Claude Garcia
A. De Grave, 2018

Professeur en gestion internationale des forêts à la Haute école spécialisée bernoise et chef de l’équipe gestion forestière et développement à l’École polytechnique fédérale de Zurich, Claude Garcia est un chercheur passionné, qui a mis en application une approche par le jeu innovante et qui collabore notamment avec FSC International sur plusieurs projets.

Écologue de formation, c’est au moment de ses études que le chercheur a eu un déclic, et s’est progressivement dirigé vers des méthodes de recherche moins conventionnelles pour aborder les enjeux complexes des paysages et territoires forestiers. « J’ai réalisé ma thèse sur les forêts sacrées en Inde, et en trouvant une statue au milieu de ma placette de mesure, je me suis dit qu’il ne suffisait pas de mesurer les arbres et de faire des inventaires pour comprendre la forêt. Je devais comprendre les gens » explique-t-il, « alors j’ai commencé à parler aux personnes qui m’entouraient, mais là encore, je buttais sur des difficultés. Comment comprendre le décalage entre ce que les gens disent, entre ce que les gens veulent, et ce que les gens font ? Grâce à mes collègues du CIRAD, j’ai eu la chance de découvrir une méthode qui s’appuie sur les jeux pour comprendre comment les gens prennent des décisions ».

Cette méthode, appelée « modélisation d’accompagnement » ou « ComMod », est une approche utilisée pour étudier les processus de coordination entre acteurs et de décision collective. L’approche puise ses racines dans le monde de l’Intelligence Artificielle, mais aussi dans les travaux d’Elinor Ostrom, prix Nobel d’économie grâce à ses travaux sur la gouvernance des communs. La méthode s’appuie sur la construction, avec les principaux intéressés, de modèles multi-agents et des jeux de rôles ou jeux de stratégie qui facilitent les réflexions collectives, dans un cadre scientifique. « Mon travail consiste à décrire les systèmes que j’observe sous forme de jeux.
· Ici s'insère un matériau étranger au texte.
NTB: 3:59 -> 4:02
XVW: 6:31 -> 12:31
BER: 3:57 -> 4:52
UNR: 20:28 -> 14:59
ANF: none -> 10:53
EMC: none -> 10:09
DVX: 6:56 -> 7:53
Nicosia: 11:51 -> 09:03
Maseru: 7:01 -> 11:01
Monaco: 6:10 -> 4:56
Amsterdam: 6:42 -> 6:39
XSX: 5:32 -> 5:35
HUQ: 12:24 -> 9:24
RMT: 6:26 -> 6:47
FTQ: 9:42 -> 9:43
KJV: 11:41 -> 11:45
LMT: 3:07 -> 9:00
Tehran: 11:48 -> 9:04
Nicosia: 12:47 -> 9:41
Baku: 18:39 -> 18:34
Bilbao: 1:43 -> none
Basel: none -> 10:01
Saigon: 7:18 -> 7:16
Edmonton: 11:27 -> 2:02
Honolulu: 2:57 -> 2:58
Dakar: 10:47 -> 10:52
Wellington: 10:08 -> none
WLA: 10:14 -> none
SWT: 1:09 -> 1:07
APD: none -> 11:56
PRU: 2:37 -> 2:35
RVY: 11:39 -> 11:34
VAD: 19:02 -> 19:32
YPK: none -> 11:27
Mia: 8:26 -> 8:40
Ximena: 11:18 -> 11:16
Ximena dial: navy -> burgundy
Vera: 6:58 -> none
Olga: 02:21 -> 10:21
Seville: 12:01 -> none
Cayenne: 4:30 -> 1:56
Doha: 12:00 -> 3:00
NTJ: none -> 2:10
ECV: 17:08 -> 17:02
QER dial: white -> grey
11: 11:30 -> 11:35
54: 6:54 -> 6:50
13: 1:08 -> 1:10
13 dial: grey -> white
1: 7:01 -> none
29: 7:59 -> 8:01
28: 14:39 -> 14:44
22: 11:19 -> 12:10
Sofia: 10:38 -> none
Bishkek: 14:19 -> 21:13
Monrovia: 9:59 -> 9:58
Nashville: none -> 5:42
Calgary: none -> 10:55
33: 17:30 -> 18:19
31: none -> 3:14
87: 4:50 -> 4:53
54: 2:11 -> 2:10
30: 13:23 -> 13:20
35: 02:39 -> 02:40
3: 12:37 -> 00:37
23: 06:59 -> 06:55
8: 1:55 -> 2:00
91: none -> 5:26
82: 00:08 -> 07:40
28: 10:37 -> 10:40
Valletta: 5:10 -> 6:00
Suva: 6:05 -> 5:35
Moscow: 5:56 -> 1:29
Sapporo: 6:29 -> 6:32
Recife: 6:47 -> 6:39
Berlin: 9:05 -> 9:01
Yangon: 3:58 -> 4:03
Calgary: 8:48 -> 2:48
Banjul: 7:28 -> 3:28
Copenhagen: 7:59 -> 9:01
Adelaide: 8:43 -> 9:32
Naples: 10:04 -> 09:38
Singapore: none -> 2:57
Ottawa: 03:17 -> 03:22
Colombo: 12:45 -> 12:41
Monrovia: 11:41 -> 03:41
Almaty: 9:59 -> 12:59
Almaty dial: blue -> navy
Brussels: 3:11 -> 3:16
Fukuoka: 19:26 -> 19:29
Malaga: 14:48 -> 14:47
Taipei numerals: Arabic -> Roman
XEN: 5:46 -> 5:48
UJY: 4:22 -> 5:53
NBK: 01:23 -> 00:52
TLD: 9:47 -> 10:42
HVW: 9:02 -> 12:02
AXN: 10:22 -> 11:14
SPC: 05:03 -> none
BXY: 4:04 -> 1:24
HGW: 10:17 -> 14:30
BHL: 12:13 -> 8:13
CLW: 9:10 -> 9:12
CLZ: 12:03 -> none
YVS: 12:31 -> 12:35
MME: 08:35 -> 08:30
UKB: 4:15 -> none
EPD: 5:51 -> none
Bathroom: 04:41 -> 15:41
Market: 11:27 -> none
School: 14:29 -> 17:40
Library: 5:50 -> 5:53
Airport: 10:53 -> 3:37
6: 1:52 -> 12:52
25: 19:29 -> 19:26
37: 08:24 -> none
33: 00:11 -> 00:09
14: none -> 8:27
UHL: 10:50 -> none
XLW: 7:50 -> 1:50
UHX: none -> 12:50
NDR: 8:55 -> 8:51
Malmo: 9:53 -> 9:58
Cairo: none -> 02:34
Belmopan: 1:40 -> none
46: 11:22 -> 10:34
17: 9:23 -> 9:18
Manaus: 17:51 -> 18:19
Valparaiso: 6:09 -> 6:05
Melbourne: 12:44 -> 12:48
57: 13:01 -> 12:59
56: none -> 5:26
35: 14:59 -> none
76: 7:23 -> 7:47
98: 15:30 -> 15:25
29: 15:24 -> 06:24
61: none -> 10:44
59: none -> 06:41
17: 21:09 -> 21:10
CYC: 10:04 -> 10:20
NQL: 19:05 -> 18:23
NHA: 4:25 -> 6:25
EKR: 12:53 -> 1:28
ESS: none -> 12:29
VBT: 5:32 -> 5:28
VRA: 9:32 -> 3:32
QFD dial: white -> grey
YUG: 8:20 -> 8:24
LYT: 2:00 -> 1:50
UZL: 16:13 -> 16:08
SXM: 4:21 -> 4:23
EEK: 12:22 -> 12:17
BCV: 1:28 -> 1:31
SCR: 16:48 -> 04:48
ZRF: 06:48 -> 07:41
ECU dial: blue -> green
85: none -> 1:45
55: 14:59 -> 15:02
En jouant, on peut vérifier si tout le monde a compris la même chose, et on permet aux uns de se mettre à la place des autres, de soulever des problématiques, de tester des stratégies, de répondre à des questionnements. Cette méthode a été une grande découverte pour moi, et depuis 2009, elle est au cœur de toutes mes recherches » raconte Claude Garcia.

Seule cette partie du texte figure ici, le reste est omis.